Please copy, exactly as they appear below, the lines from the one containing "#### Bar Vists" through the one containing "We can even compare".

Segment Start: Material for this exercise

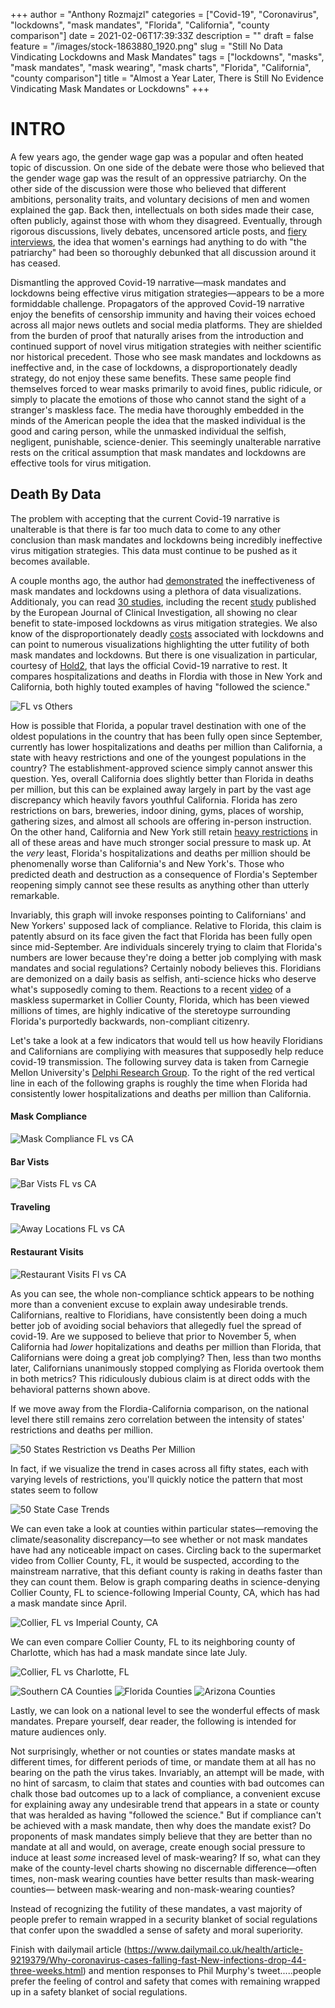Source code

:+++
author = "Anthony Rozmajzl"
categories = ["Covid-19", "Coronavirus", "lockdowns", "mask mandates", "Florida", "California", "county comparison"]
date = 2021-02-06T17:39:33Z
description = ""
draft = false
feature = "/images/stock-1863880_1920.png"
slug = "Still No Data Vindicating Lockdowns and Mask Mandates"
tags = ["lockdowns", "masks", "mask mandates", "mask wearing", "mask charts", "Florida", "California", "county comparison"]
title = "Almost a Year Later, There is Still No Evidence Vindicating Mask Mandates or Lockdowns"
+++

# INTRO

A few years ago, the gender wage gap was a popular and often heated topic of discussion. On one side of the debate were those who believed that the gender wage gap was the result of an oppressive patriarchy. On the other side of the discussion were those who believed that different ambitions, personality traits, and voluntary decisions of men and women explained the gap. Back then, intellectuals on both sides made their case, often publicly, against those with whom they disagreed. Eventually, through rigorous discussions, lively debates, uncensored article posts, and [fiery interviews](https://www.youtube.com/watch?v=aMcjxSThD54), the idea that women's earnings had anything to do with "the patriarchy" had been so thoroughly debunked that all discussion around it has ceased. 

Dismantling the approved Covid-19 narrative&mdash;mask mandates and lockdowns being effective virus mitigation strategies&mdash;appears to be a more formiddable challenge. Propagators of the approved Covid-19 narrative enjoy the benefits of censorship immunity and having their voices echoed across all major news outlets and social media platforms. They are shielded from the burden of proof that naturally arises from the introduction and continued support of novel virus mitigation strategies with neither scientific nor historical precedent. Those who see mask mandates and lockdowns as ineffective and, in the case of lockdowns, a disproportionately deadly strategy, do not enjoy these same benefits. These same people find themselves forced to wear masks primarily to avoid fines, public ridicule, or simply to placate the emotions of those who cannot stand the sight of a stranger's maskless face. The media have thoroughly embedded in the minds of the American people the idea that the masked individual is the good and caring person, while the unmasked individual the selfish, negligent, punishable, science-denier. This seemingly unalterable narrative rests on the critical assumption that mask mandates and lockdowns are effective tools for virus mitigation.

## Death By Data

The problem with accepting that the current Covid-19 narrative is unalterable is that there is far too much data to come to any other conclusion than mask mandates and lockdowns being incredibly ineffective virus mitigation strategies. This data must continue to be pushed as it becomes available. 

A couple months ago, the author had [demonstrated](https://mises.org/wire/theres-still-no-evidence-either-lockdowns-or-masks-are-game-changers) the ineffectiveness of mask mandates and lockdowns using a plethora of data visualizations. Additionaly, you can read [30 studies](https://www.aier.org/article/lockdowns-do-not-control-the-coronavirus-the-evidence/), including the recent [study](https://www.newsweek.com/covid-lockdowns-have-no-clear-benefit-vs-other-voluntary-measures-international-study-shows-1561656) published by the European Journal of Clinical Investigation, all showing no clear benefit to state-imposed lockdowns as virus mitigation strategies. We also know of the disproportionately deadly [costs](https://rationalground.com/lockdowns-pros-and-cons/) associated with lockdowns and can point to numerous visualizations highlighting the utter futility of both mask mandates and lockdowns. But there is one visualization in particular, courtesy of [Hold2](https://twitter.com/Hold2llc), that lays the official Covid-19 narrative to rest. It compares hospitalizations and deaths in Flordia with those in New York and California, both highly touted examples of having "followed the science."

![FL vs Others](https://pbs.twimg.com/media/EtUGfNRXIAEaTTl?format=jpg&name=large)

How is possible that Florida, a popular travel destination with one of the oldest populations in the country that has been fully open since September, currently has lower hospitalizations and deaths per million than California, a state with heavy restrictions and one of the youngest populations in the country? The establishment-approved science simply cannot answer this question. Yes, overall California does slightly better than Florida in deaths per million, but this can be explained away largely in part by the vast age discrepancy which heavily favors youthful California. Florida has zero restrictions on bars, breweries, indoor dining, gyms, places of worship, gathering sizes, and almost all schools are offering in-person instruction. On the other hand, California and New York still retain [heavy restrictions](https://pbs.twimg.com/media/EtUGlYbXUAcyNrK?format=jpg&name=large) in all of these areas and have much stronger social pressure to mask up. At the *very* least, Florida's hospitalizations and deaths per million should be phenomenally worse than California's and New York's. Those who predicted death and destruction as a consequence of Flordia's September reopening simply cannot see these results as anything other than utterly remarkable. 

Invariably, this graph will invoke responses pointing to Californians' and New Yorkers' supposed lack of compliance. Relative to Florida, this claim is patently absurd on its face given the fact that Florida has been fully open since mid-September. Are individuals sincerely trying to claim that Florida's numbers are lower because they're doing a better job complying with mask mandates and social regulations? Certainly nobody believes this. Floridians are demonized on a daily basis as selfish, anti-science hicks who deserve what's supposedly coming to them. Reactions to a recent [video](https://twitter.com/SamBrockNBC/status/1357047400548950023?s=20) of a maskless supermarket in Collier County, Florida, which has been viewed millions of times, are highly indicative of the steretoype surrounding Florida's purportedly backwards, non-compliant citizenry. 

Let's take a look at a few indicators that would tell us how heavily Floridians and Californians are compliying with measures that supposedly help reduce covid-19 transmission. The following survey data is taken from Carnegie Mellon University's [Delphi Research Group](https://delphi.cmu.edu/covidcast/survey-results/?date=20210201&region=FL). To the right of the red vertical line in each of the following graphs is roughly the time when Florida had consistently lower hospitalizations and deaths per million than California. 

#### Mask Compliance

![Mask Compliance FL vs CA](/images/MaskComplianceFLvsCA.png)

#### Bar Vists

![Bar Vists FL vs CA](/images/BarVistsFLvsCA.png)

#### Traveling

![Away Locations FL vs CA](/images/AwayLocationsFLvsCA.png)

#### Restaurant Visits

![Restaurant Visits Fl vs CA](/images/RestaurantVisitsFLvsCA.png)

As you can see, the whole non-compliance schtick appears to be nothing more than a convenient excuse to explain away undesirable trends. Californians, realtive to Floridians, have consistently been doing a much better job of avoiding social behaviors that allegedly fuel the spread of covid-19. Are we supposed to believe that prior to November 5, when California had *lower* hopitalizations and deaths per million than Florida, that Californians were doing a great job complying? Then, less than two months later, Californians unanimously stopped complying as Florida overtook them in both metrics? This ridiculously dubious claim is at direct odds with the behavioral patterns shown above. 

If we move away from the Flordia-California comparison, on the national level there still remains zero correlation between the intensity of states' restrictions and deaths per million.

![50 States Restriction vs Deaths Per Million](https://pbs.twimg.com/media/Eqf4ZzjW4AAtgwQ?format=jpg&name=900x900)

In fact, if we visualize the trend in cases across all fifty states, each with varying levels of restrictions, you'll quickly notice the pattern that most states seem to follow

![50 State Case Trends](/images/Case_Trends_All_50_States.png)

We can even take a look at counties within particular states&mdash;removing the climate/seasonality discrepancy&mdash;to see whether or not mask mandates have had any noticeable impact on cases. Circling back to the supermarket video from Collier County, FL, it would be suspected, according to the mainstream narrative, that this defiant county is raking in deaths faster than they can count them. Below is graph comparing deaths in science-denying Collier County, FL to science-following Imperial County, CA, which has had a mask mandate since April.

![Collier, FL vs Imperial County, CA](https://pbs.twimg.com/media/EtWicZrVgAMRrTI?format=jpg&name=4096x4096)

We can even compare Collier County, FL to its neighboring county of Charlotte, which has had a mask mandate since late July.

![Collier, FL vs Charlotte, FL](https://pbs.twimg.com/media/EtaYwP-UcAACDpW?format=jpg&name=4096x4096)

![Southern CA Counties](https://pbs.twimg.com/media/EtaAjIbXcAIDmI6?format=jpg&name=large)
![Florida Counties](https://pbs.twimg.com/media/EtaAYFyXEAsiUbA?format=jpg&name=large)
![Arizona Counties](https://pbs.twimg.com/media/EtaAsvYXUAASBnE?format=jpg&name=4096x4096)

Lastly, we can look on a national level to see the wonderful effects of mask mandates. Prepare yourself, dear reader, the following is intended for mature audiences only.

Not surprisingly, whether or not counties or states mandate masks at different times, for different periods of time, or mandate them at all has no bearing on the path the virus takes. Invariably, an attempt will be made, with no hint of sarcasm, to claim that states and counties with bad outcomes can chalk those bad outcomes up to a lack of compliance, a convenient excuse for explaining away any undesirable trend that appears in a state or county that was heralded as having "followed the science." But if compliance can't be achieved with a mask mandate, then why does the mandate exist? Do proponents of mask mandates simply believe that they are better than no mandate at all and would, on average, create enough social pressure to induce at least *some* increased level of mask-wearing? If so, what can they make of the county-level charts showing no discernable difference&mdash;often times, non-mask wearing counties have better results than mask-wearing counties&mdash; between mask-wearing and non-mask-wearing counties? 

Instead of recognizing the futility of these mandates, a vast majority of people prefer to remain wrapped in a security blanket of social regulations that confer upon the swaddled a sense of safety and moral superiority.

Finish with dailymail article (https://www.dailymail.co.uk/health/article-9219379/Why-coronavirus-cases-falling-fast-New-infections-drop-44-three-weeks.html) and mention responses to Phil Murphy's tweet.....people prefer the feeling of control and safety that comes with remaining wrapped up in a safety blanket of social regulations.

Segment End: Material for this exercise

- **Answer to the problem**:
#### Bar Vists

![Bar Vists FL vs CA](/images/BarVistsFLvsCA.png)

#### Traveling

![Away Locations FL vs CA](/images/AwayLocationsFLvsCA.png)

#### Restaurant Visits

![Restaurant Visits Fl vs CA](/images/RestaurantVisitsFLvsCA.png)

As you can see, the whole non-compliance schtick appears to be nothing more than a convenient excuse to explain away undesirable trends. Californians, realtive to Floridians, have consistently been doing a much better job of avoiding social behaviors that allegedly fuel the spread of covid-19. Are we supposed to believe that prior to November 5, when California had *lower* hopitalizations and deaths per million than Florida, that Californians were doing a great job complying? Then, less than two months later, Californians unanimously stopped complying as Florida overtook them in both metrics? This ridiculously dubious claim is at direct odds with the behavioral patterns shown above. 

If we move away from the Flordia-California comparison, on the national level there still remains zero correlation between the intensity of states' restrictions and deaths per million.

![50 States Restriction vs Deaths Per Million](https://pbs.twimg.com/media/Eqf4ZzjW4AAtgwQ?format=jpg&name=900x900)

In fact, if we visualize the trend in cases across all fifty states, each with varying levels of restrictions, you'll quickly notice the pattern that most states seem to follow

![50 State Case Trends](/images/Case_Trends_All_50_States.png)

We can even take a look at counties within particular states&mdash;removing the climate/seasonality discrepancy&mdash;to see whether or not mask mandates have had any noticeable impact on cases. Circling back to the supermarket video from Collier County, FL, it would be suspected, according to the mainstream narrative, that this defiant county is raking in deaths faster than they can count them. Below is graph comparing deaths in science-denying Collier County, FL to science-following Imperial County, CA, which has had a mask mandate since April.

![Collier, FL vs Imperial County, CA](https://pbs.twimg.com/media/EtWicZrVgAMRrTI?format=jpg&name=4096x4096)

We can even compare Collier County, FL to its neighboring county of Charlotte, which has had a mask mandate since late July.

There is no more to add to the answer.